IOW, group selection offers an easy way out, but not all the problems in
science have an easy way out.  Sometimes they might even require looking
about for hidden assumptions that lie just below the surface that are
making one's theory appear to be in err (e.g., the assumption that
rational creatures can be safely relied upon to maximize their own
long range self-interest without eventually coming to require some
sort of justification, i.e., needs for love, attention, romance, religion,
autonomy, justice, purpose, meaning, moral integrity, power, wealth,
bing viewed as the smartest contributor to a newsgroup, etc.).

   "Terrorism is the result of poverty.  Not a poverty of material
    things, but a poverty of dignity" (Egyptian philosopher)

   "Give me liberty or give me death" (Nathan Hale)

> 
> I've not read any Dawkins for a few years, so I wouldn't want to comment 
> on what he himself believes, but I disagree that the idea of vehicles is 
> inconsistent with multilevel selection, all it means is that there are 
> different levels of vehices - ferries carrying cars if you will 
> (incidentally, Hamilton was one of the first to derive a model with 
> these ideas in them).  Someone mentioned Laurent Keller's book, and he 
> deals with this in the introduction - basically pointing out that the 
> problem is solved, and we should get on with dealing with more 
> interesting questions (like those in the rest of the book).
> 

Agreed.  The problem which is NOT solved, however, unless one buys into
some variation on the theme of group selection, is that same old "central
theoretical problem of sociobiology" (Willson) that's been with us from the
start, i.e., ye old altruism problem (biological altruism, that is,
altruism that can not be accomodated under the banner of inclusive fitness).

While the formal models developed by Hamilton, Smith, Price, et al
have done a marvelous job of accomodating altruistic anomalies in
NON-HUMAN SPECIES, most of the behavior in man is still far from
explained, and which was what I thought this thread was supposed to
be about (i.e., the role of cognition in usurping some of the older
mechanics of natural selection).  Indeed, if anything, the formal
models have only served to deepen the mystery, so much so as to
require a full fledged addendum to the theory of natural selection
(memetics), as Dawkins makes clear in his last chapter in 'The
Selfish Gene':

   As an enthusiastic Darwinian, I have been dissatisfied with
   explanations which my fellow-enthusiasts have offered for
   human behaviour.  They have tried to look for 'biological
   advantages' in various attributes of human civilization.  For
   instance, tribla religion has been seen as a mechanisms for
   solidifying group identity, valuable for a pack-hunting
   species whose individuals rely on cooperation to catch large
   and fast prey.  Frequetnly the evolutionary preconception in
   terms of which such theories are framed is implicitly group-
   selectionist, but it is possible to rephrase the theories
   in terms of orthodox gene selection.  Man may well have
   spent large portions of the last sseveral million years
   living in small kin groups.  Kin selectio and selection in
   favour of reciprocal altruism may have acted on human genes
   to produce many of our basic psychological attributes and
   tendencies.  These ideas are plausible as far as they go,
   but I find they do not begin to square up to the formidable
   challenge of explaining culture, cultural evolution, and the
   immense differences between human cultures around the world,
   from the utter selfishness of the Ik of Uganda, as described
   by Colin Turnbull, to the gental altruism of Margaret Mead's
   Arapesh.

   I think we have got to start again and go right
   back to first principles.  The argument I shall advance,
   surprising as it may seem coming from the author of the
   earlier chapters, is that, for an understanding of the
   evolution of modern man, we must begin by throwing out the
   gene as the sole basis of our ideas on evolution.  I am an
   enthusiastic Darwinian, but I think Darwinism is too big a
   theory to be donfined to the narrow context of the gene.  The
   gene will enter my thesis as an analogy, nothing more.
   (Richard Dawkins, The Selfish Gene, p. 205).
• • • •
WORK TO BE COMPLETED: Reproduce the newsgroup post on group selection from "I think we have" up to and including "Gene, p. 205).".

(Lines in a dataset)
• • • •
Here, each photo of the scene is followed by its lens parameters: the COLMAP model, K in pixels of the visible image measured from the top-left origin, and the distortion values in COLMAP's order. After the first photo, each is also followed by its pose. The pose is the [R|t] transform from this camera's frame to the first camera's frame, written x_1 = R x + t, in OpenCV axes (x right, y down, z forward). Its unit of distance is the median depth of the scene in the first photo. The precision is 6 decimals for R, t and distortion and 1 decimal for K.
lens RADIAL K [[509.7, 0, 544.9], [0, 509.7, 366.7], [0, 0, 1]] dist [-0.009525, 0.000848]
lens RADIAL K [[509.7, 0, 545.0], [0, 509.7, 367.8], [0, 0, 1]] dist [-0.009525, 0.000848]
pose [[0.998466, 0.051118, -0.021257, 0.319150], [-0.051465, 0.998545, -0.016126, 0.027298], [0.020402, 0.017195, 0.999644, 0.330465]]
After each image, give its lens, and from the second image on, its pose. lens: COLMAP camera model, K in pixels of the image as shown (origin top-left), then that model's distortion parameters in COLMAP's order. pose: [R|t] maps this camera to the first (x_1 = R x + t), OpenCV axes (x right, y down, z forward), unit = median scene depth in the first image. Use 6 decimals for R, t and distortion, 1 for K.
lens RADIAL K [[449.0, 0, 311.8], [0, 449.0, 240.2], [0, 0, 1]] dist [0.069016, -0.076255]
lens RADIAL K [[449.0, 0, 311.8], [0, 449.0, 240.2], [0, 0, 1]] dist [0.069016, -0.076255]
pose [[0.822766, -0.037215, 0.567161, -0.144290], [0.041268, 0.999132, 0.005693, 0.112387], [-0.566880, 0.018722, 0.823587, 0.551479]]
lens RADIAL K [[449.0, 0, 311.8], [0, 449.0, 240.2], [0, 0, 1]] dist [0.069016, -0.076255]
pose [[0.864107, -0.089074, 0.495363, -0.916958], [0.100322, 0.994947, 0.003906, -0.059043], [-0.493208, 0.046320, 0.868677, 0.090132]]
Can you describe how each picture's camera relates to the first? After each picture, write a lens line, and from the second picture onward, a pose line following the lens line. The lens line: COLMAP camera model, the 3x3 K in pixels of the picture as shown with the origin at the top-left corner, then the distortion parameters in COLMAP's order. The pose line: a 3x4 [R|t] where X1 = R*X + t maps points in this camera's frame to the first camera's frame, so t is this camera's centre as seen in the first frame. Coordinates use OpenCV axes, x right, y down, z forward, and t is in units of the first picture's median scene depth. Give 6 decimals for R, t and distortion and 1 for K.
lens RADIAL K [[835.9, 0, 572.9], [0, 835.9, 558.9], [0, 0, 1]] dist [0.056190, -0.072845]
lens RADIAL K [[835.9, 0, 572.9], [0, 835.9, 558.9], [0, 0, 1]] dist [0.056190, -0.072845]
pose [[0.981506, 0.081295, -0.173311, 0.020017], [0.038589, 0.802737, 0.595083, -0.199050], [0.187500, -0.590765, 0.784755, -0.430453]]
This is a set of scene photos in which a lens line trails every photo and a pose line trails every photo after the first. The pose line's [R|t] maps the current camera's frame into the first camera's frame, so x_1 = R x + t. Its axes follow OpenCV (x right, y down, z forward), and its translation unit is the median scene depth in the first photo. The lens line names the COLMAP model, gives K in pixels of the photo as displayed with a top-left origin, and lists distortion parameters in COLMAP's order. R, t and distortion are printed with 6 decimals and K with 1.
• • • •
SOLUTION TO THIS PROBLEM:
I think we have got to start again and go right
   back to first principles.  The argument I shall advance,
   surprising as it may seem coming from the author of the
   earlier chapters, is that, for an understanding of the
   evolution of modern man, we must begin by throwing out the
   gene as the sole basis of our ideas on evolution.  I am an
   enthusiastic Darwinian, but I think Darwinism is too big a
   theory to be donfined to the narrow context of the gene.  The
   gene will enter my thesis as an analogy, nothing more.
   (Richard Dawkins, The Selfish Gene, p. 205).